L’avortement dans le monde. État des lieux des législations, mesures, tendances et conséquences

Le droit à l’avortement est d’un accès très inégal dans le monde. Si dans la majorité des pays d’Amérique du Nord et d’Europe il est autorisé à la demande de la femme, dans les pays de la région africaine ou latino-américaine, l’accès est majoritairement restrictif, interdit ou limité à des causes précises. Cette question fait toujours l’objet de débats tant pour en légaliser l’accès que pour le restreindre comme par exemple en Pologne récemment. Quelques pays ont connu récemment des évolutions législatives positives tels que le Chili ou l’Irlande (où la légalisation de l’avortement a été décidée lors d’un référendum en 2018), mais en Argentine, si une nouvelle loi a été votée par la chambre des députés, elle a été rejetée par le Sénat cette même année.

Ces limitations d’accès n’empêchent pas pour autant pas la pratique de l’interruption de grossesse, comme l’attestent les taux élevés d’avortement dans les pays où l’accès est légalement restreint.

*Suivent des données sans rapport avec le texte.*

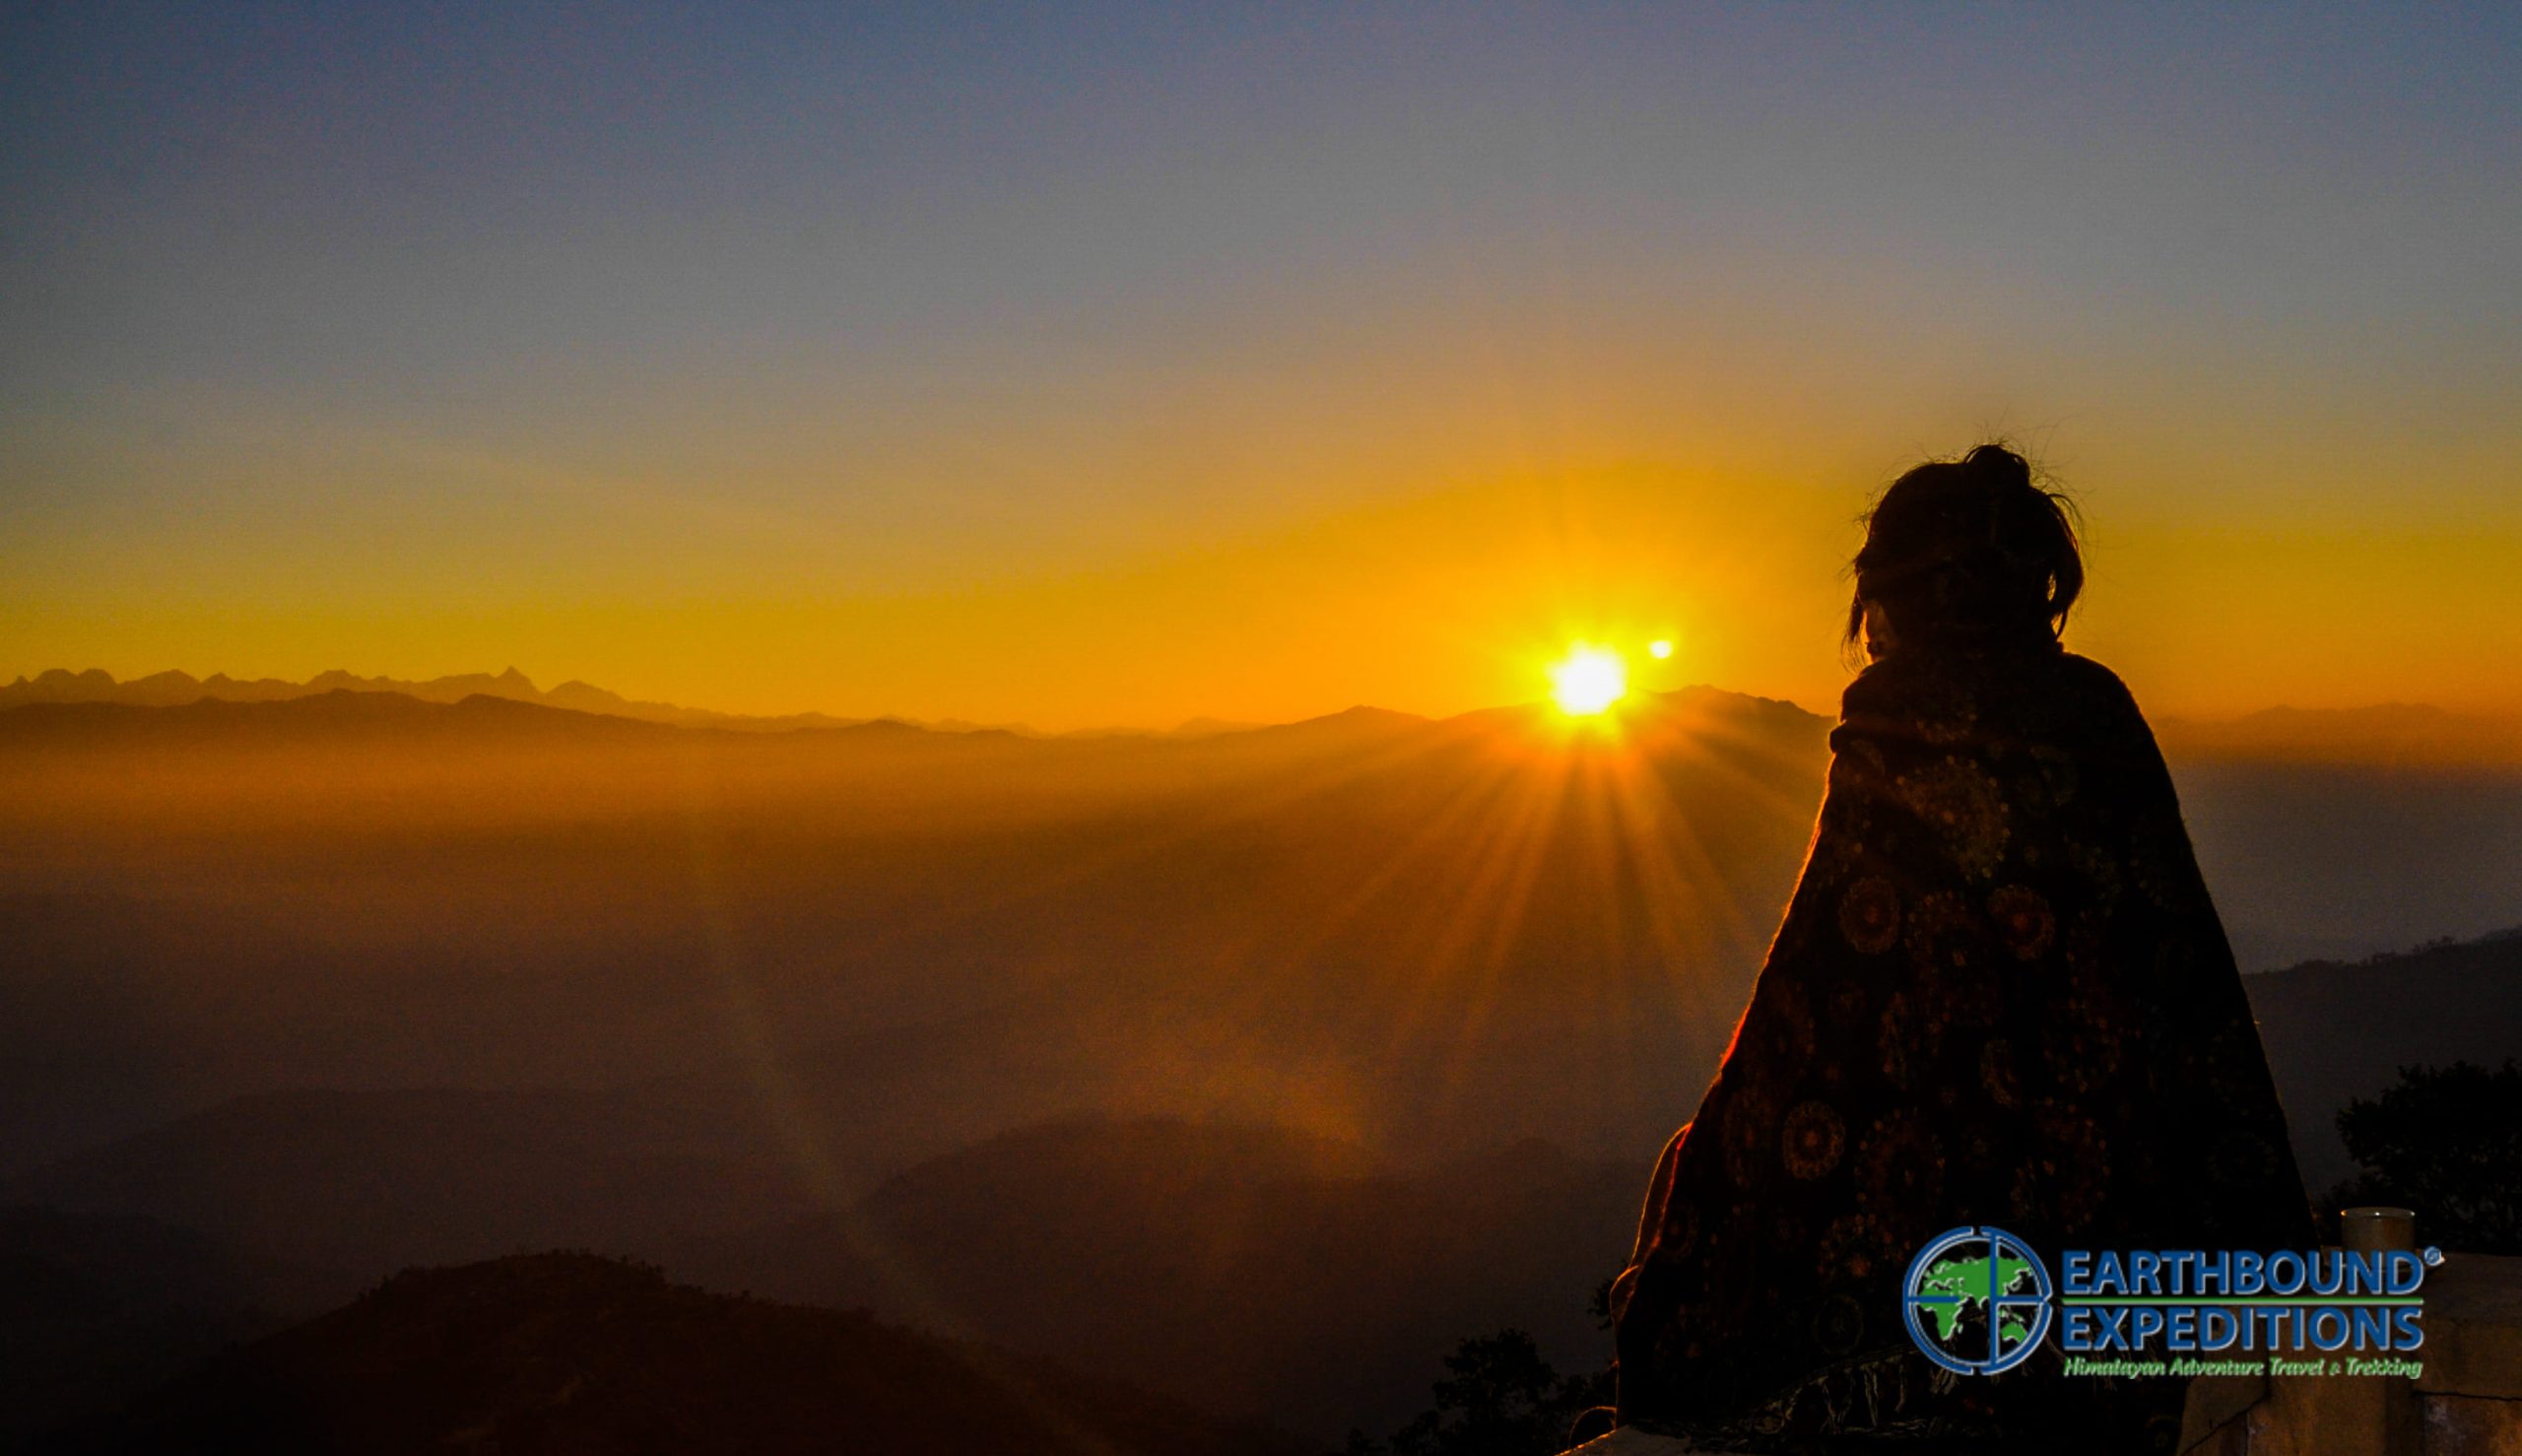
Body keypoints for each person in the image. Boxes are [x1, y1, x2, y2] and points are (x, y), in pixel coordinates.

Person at [1609, 445, 2312, 1452]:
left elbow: (1815, 1004)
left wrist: (1696, 1212)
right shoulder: (2095, 709)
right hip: (2138, 1223)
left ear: (1890, 597)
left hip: (1953, 1256)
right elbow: (2181, 979)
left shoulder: (1902, 716)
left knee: (1712, 1193)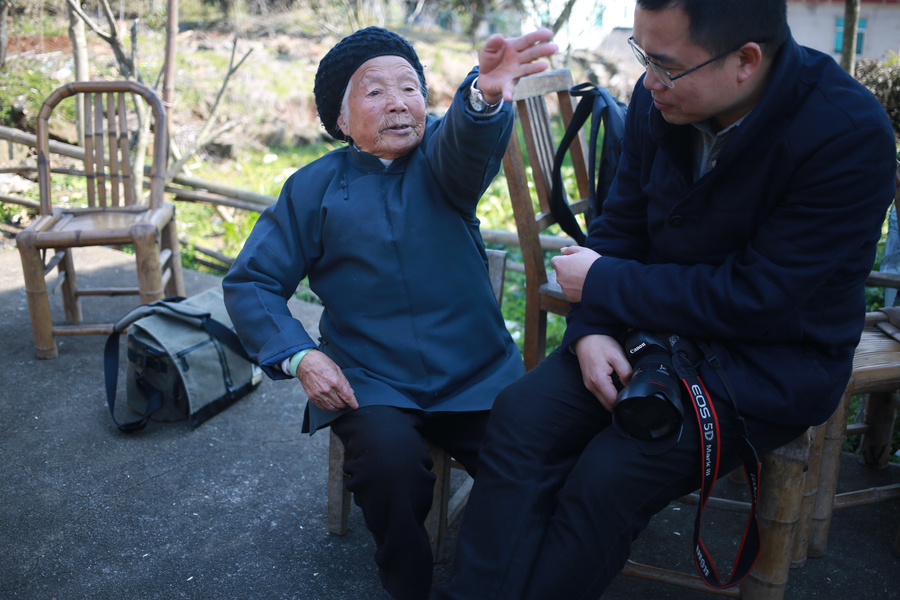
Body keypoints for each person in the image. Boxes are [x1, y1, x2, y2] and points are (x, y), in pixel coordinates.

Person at [433, 1, 897, 599]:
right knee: (522, 419)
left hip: (765, 362)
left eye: (666, 65)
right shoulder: (662, 100)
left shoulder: (846, 135)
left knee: (609, 476)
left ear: (745, 61)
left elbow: (758, 297)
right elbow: (620, 226)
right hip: (645, 330)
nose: (647, 80)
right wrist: (592, 327)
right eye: (642, 55)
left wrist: (601, 286)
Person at [222, 26, 556, 600]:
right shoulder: (311, 188)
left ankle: (485, 581)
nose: (399, 102)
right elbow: (253, 280)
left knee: (534, 467)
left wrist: (483, 99)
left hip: (477, 371)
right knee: (388, 467)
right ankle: (409, 582)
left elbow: (469, 142)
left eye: (410, 87)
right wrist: (300, 355)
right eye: (375, 91)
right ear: (341, 119)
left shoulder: (443, 166)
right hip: (372, 381)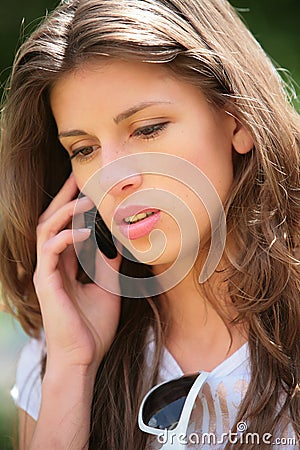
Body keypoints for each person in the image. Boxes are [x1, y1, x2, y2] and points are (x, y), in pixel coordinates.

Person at [0, 0, 299, 449]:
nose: (113, 177)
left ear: (237, 119)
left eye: (149, 128)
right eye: (83, 150)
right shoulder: (58, 357)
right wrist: (73, 368)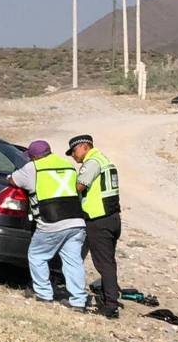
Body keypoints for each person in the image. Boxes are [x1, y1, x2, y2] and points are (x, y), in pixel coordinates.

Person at [8, 140, 88, 310]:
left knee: (37, 255)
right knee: (73, 261)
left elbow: (13, 180)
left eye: (31, 157)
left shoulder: (33, 168)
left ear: (35, 156)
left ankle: (44, 294)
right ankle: (78, 301)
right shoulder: (67, 165)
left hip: (52, 220)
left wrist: (9, 176)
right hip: (76, 220)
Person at [68, 133, 122, 319]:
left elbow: (79, 186)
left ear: (84, 146)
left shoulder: (92, 162)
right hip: (112, 218)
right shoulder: (105, 160)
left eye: (74, 151)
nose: (73, 156)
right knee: (108, 261)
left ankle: (110, 305)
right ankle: (110, 297)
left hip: (98, 219)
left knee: (104, 264)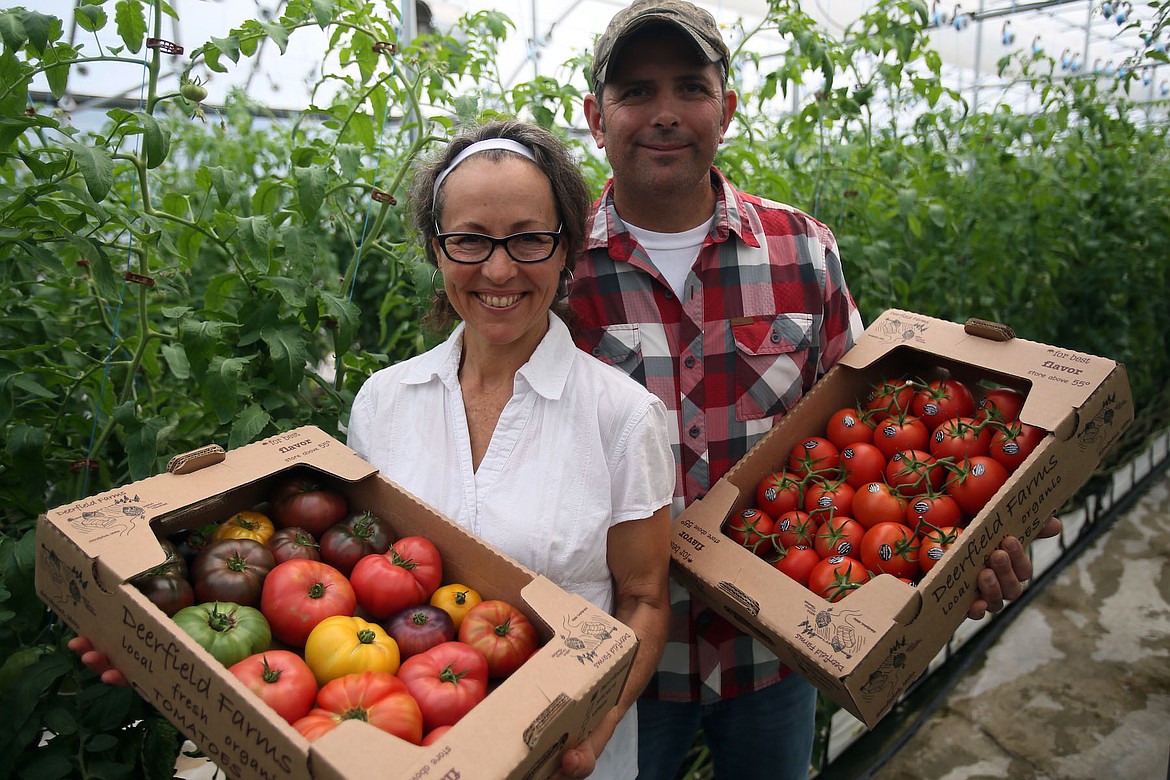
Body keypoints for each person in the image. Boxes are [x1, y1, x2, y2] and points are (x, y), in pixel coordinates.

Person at [74, 120, 676, 780]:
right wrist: (166, 645)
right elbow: (353, 594)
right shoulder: (386, 402)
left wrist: (599, 721)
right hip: (403, 744)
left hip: (559, 756)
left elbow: (643, 600)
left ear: (567, 249)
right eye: (469, 240)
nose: (499, 268)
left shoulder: (621, 416)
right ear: (435, 250)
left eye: (530, 238)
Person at [567, 2, 1059, 779]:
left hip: (784, 640)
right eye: (635, 92)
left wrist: (961, 548)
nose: (664, 114)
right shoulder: (554, 275)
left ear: (726, 109)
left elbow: (873, 429)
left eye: (690, 88)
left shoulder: (801, 249)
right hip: (621, 657)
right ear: (596, 117)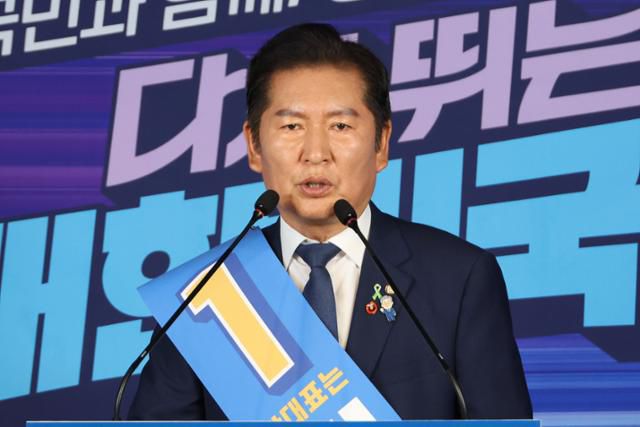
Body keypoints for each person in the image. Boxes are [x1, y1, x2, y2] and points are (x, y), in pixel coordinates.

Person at [129, 23, 532, 420]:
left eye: (340, 126)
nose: (316, 152)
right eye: (292, 126)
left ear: (381, 143)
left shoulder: (458, 278)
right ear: (254, 145)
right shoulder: (204, 294)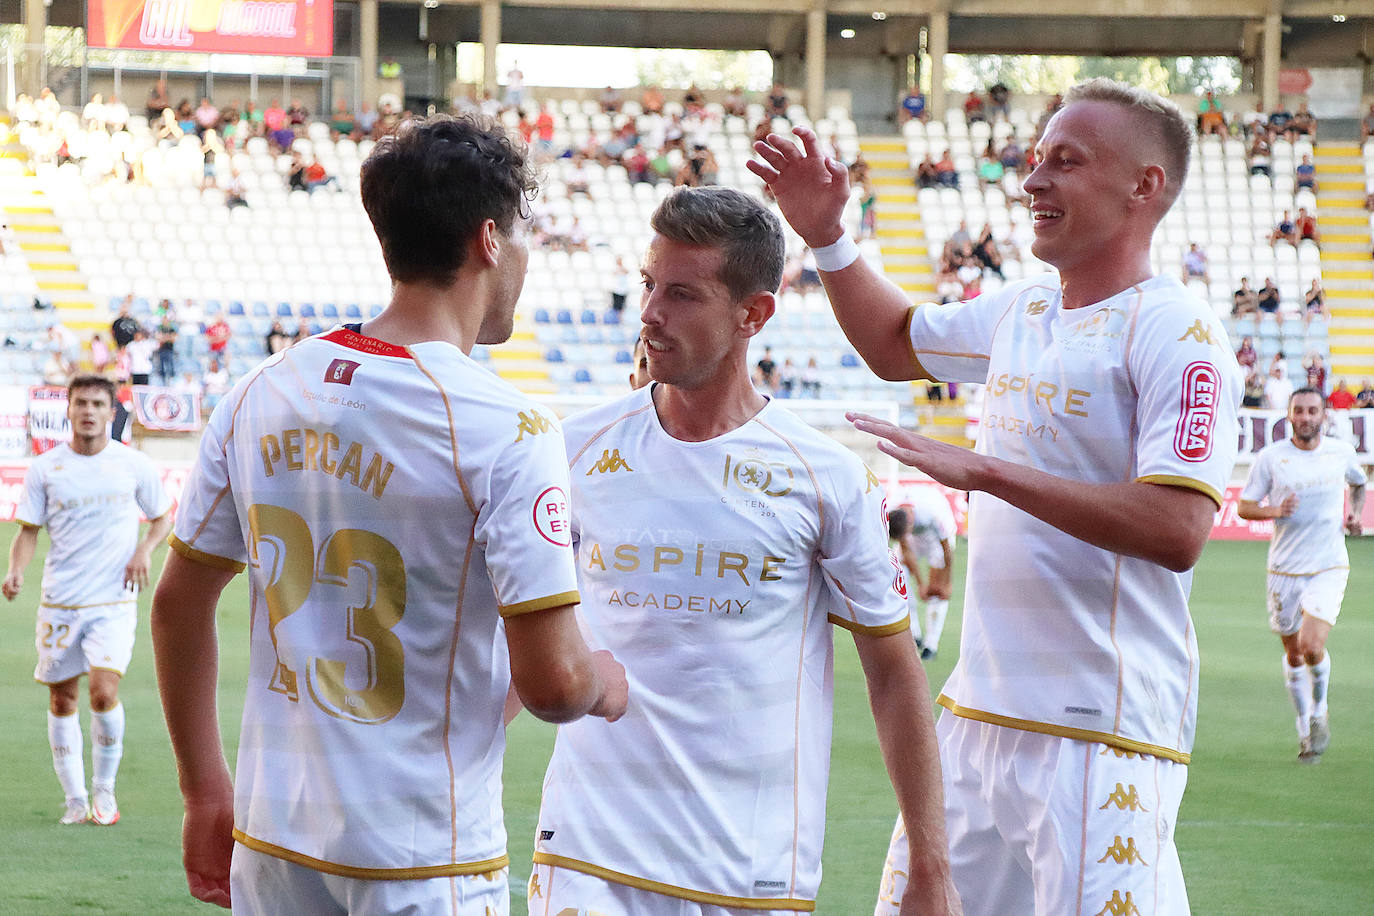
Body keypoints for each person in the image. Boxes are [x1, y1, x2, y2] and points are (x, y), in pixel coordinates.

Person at [750, 77, 1243, 915]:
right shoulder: (1024, 309)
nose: (1033, 179)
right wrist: (830, 237)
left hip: (1100, 732)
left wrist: (985, 472)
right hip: (976, 720)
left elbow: (1179, 526)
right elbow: (894, 342)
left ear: (1144, 186)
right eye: (1036, 157)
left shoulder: (1179, 331)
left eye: (1066, 161)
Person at [150, 114, 627, 912]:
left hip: (275, 846)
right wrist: (605, 683)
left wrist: (204, 793)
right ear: (488, 240)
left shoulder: (262, 391)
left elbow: (177, 604)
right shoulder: (508, 426)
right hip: (421, 858)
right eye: (524, 236)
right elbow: (553, 683)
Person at [527, 187, 957, 914]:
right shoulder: (571, 450)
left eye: (683, 295)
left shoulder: (824, 476)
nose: (651, 313)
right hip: (585, 860)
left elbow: (893, 675)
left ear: (753, 314)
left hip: (748, 874)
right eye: (648, 285)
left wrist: (931, 865)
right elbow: (517, 641)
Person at [3, 375, 173, 826]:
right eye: (81, 403)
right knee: (62, 699)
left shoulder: (132, 464)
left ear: (111, 411)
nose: (89, 411)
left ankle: (104, 791)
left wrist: (143, 550)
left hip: (114, 602)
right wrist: (16, 569)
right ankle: (74, 798)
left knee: (103, 692)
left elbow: (162, 519)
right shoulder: (46, 468)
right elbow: (27, 532)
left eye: (98, 403)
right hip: (60, 602)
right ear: (69, 410)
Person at [1238, 389, 1365, 763]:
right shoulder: (1271, 458)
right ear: (1289, 416)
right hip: (1284, 571)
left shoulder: (1340, 452)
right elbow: (1245, 507)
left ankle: (1319, 711)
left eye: (1312, 410)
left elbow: (1358, 483)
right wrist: (1275, 509)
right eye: (1299, 411)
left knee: (1312, 647)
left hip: (1328, 565)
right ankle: (1303, 726)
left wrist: (1355, 514)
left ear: (1324, 415)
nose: (1306, 416)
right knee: (1293, 655)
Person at [889, 487, 956, 660]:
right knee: (898, 577)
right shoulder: (892, 513)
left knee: (936, 591)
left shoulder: (932, 513)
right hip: (912, 534)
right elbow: (906, 551)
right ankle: (914, 634)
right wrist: (920, 584)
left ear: (910, 521)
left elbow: (947, 552)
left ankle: (931, 644)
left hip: (937, 539)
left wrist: (946, 583)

Mais elles amènent les femmes à recourir à des stratégies pour accéder à des avortements à moindre risque pour leur vie et leur santé, ou pour échapper aux risques de la pénalisation. Ainsi se déplacent-elles vers des pays ou régions aux lois plus permissives, où les délais légaux sont plus longs, vers des structures sanitaires où les professionnels de santé ne se déclarent pas objecteurs de conscience. Autre moyen de contournement, l’utilisation de l’avortement médicamenteux. Cette méthode est devenue la principale utilisée dans les pays où l’avortement est légal, mais elle l’est aussi dans les contextes où l’accès est restreint, comme dans nombre de pays d’Amérique latine, où les femmes se le procurent à travers des réseaux informels, Cette méthode présente moins de risques que les méthodes traditionnelles utilisées dans les contextes d’illégalité, essentiellement par les femmes de classes sociales défavorisées. Ces évolutions des risques ont amené l’OMS à réviser sa classification des types d’avortement. Si tous les avortements illégaux étaient antérieurement considérés à risque, cette classification est aujourd’hui remise en question avec notamment le recours à l’avortement médicamenteux. Ainsi l’OMS considère maintenant les avortements sans risque, à risque modéré ou à risque grave, qui dépendent de la personne qui le pratique et de la méthode utilisée.

Les dernières estimations des taux d’avortement dans les différentes régions du monde se basent sur cette classification. La situation est très contrastée entre les pays les plus développés où 88 % des avortements sont sécurisés, contre 49 % dans les pays moins développés. C’est en Afrique que la situation est  la plus critique en terme de sécurité des avortements : les femmes utilisent des méthodes invasives, l’accès légal est restrictif, et les taux d’avortement sont élevés (34 p.1000 femmes de 15 à 44 ans). C’est également la région où le nombre de décès dus à des avortements à risque est le plus élevé. Ces risques sont évitables lorsque que les avortements sont pratiqués par des personnes qualifiées et avec des méthodes sécurisées. La dépénalisation de l’avortement est un facteur clé pour éviter ces risques et respecter les droits des femmes internationalement reconnus, leur droit à la santé et leur permettre femmes de décider du nombre et de l’espacement de leurs enfants.

Source : Agnès Guillaume, Clémentine Rossier, 2018, L’avortement dans le monde. État des lieux des législations, mesures, tendances et conséquences, Population 2018-2.